What the task asks:
Your answer is a copy of every line in the records where "ankle" appears.

Given records:
—————

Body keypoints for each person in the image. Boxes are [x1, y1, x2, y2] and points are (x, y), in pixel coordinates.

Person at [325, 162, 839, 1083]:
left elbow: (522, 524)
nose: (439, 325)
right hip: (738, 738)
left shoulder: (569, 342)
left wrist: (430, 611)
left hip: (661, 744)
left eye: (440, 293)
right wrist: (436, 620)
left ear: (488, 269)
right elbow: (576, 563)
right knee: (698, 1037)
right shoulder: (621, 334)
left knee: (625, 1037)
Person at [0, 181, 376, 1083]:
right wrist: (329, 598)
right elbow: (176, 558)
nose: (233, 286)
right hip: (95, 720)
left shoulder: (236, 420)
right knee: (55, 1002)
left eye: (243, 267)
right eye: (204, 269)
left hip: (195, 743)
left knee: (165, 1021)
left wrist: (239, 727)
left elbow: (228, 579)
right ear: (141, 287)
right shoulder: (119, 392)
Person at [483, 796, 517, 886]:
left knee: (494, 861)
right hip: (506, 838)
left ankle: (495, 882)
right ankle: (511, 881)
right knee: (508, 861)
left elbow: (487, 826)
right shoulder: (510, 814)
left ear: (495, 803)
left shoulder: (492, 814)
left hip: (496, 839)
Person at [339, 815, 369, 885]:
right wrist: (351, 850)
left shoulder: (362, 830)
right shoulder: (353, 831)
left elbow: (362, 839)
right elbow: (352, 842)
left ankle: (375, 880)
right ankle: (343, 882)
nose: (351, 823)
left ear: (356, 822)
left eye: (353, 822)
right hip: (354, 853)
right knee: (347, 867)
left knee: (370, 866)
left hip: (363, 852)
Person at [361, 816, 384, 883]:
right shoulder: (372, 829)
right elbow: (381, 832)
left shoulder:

—————

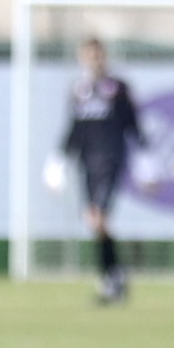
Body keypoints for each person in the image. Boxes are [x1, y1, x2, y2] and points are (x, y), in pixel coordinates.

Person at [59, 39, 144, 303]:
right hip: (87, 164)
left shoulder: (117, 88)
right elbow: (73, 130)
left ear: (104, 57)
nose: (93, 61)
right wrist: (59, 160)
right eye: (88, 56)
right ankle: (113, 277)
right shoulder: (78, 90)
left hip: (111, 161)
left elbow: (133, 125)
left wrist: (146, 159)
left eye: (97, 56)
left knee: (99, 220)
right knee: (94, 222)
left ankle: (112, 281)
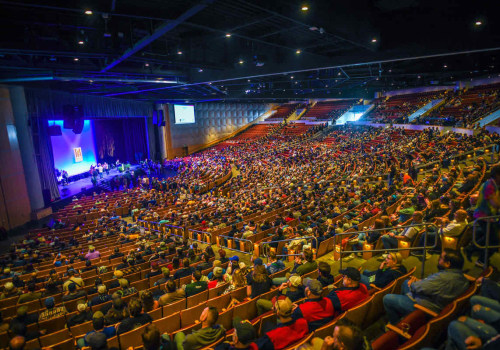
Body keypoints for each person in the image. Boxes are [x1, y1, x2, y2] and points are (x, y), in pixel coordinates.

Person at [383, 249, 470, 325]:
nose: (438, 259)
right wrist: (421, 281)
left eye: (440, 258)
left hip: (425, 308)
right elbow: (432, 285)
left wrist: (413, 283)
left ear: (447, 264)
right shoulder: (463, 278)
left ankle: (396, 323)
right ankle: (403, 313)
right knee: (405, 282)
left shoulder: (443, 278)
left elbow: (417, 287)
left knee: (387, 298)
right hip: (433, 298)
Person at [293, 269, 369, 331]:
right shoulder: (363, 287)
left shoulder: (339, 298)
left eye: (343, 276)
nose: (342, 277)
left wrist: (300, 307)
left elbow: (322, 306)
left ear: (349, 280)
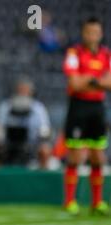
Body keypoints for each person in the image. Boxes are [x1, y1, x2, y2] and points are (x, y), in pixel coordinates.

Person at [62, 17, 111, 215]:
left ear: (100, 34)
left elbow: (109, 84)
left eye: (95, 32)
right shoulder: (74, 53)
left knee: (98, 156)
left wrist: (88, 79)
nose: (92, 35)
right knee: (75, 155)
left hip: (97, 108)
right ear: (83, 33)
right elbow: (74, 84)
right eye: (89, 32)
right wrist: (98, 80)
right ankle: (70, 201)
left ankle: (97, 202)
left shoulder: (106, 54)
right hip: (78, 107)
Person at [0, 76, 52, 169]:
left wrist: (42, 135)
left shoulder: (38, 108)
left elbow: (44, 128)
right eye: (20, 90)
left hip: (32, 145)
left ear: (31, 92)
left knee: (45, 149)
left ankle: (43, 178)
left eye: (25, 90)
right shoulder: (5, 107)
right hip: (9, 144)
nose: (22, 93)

—————

Written response:
left ankle: (495, 882)
right ankle: (511, 881)
left ankle: (375, 880)
right ankle: (343, 882)
right ankle: (113, 277)
left ankle: (112, 281)
left ankle: (396, 323)
right ankle: (403, 313)
right ankle: (70, 201)
left ankle: (97, 202)
left ankle: (43, 178)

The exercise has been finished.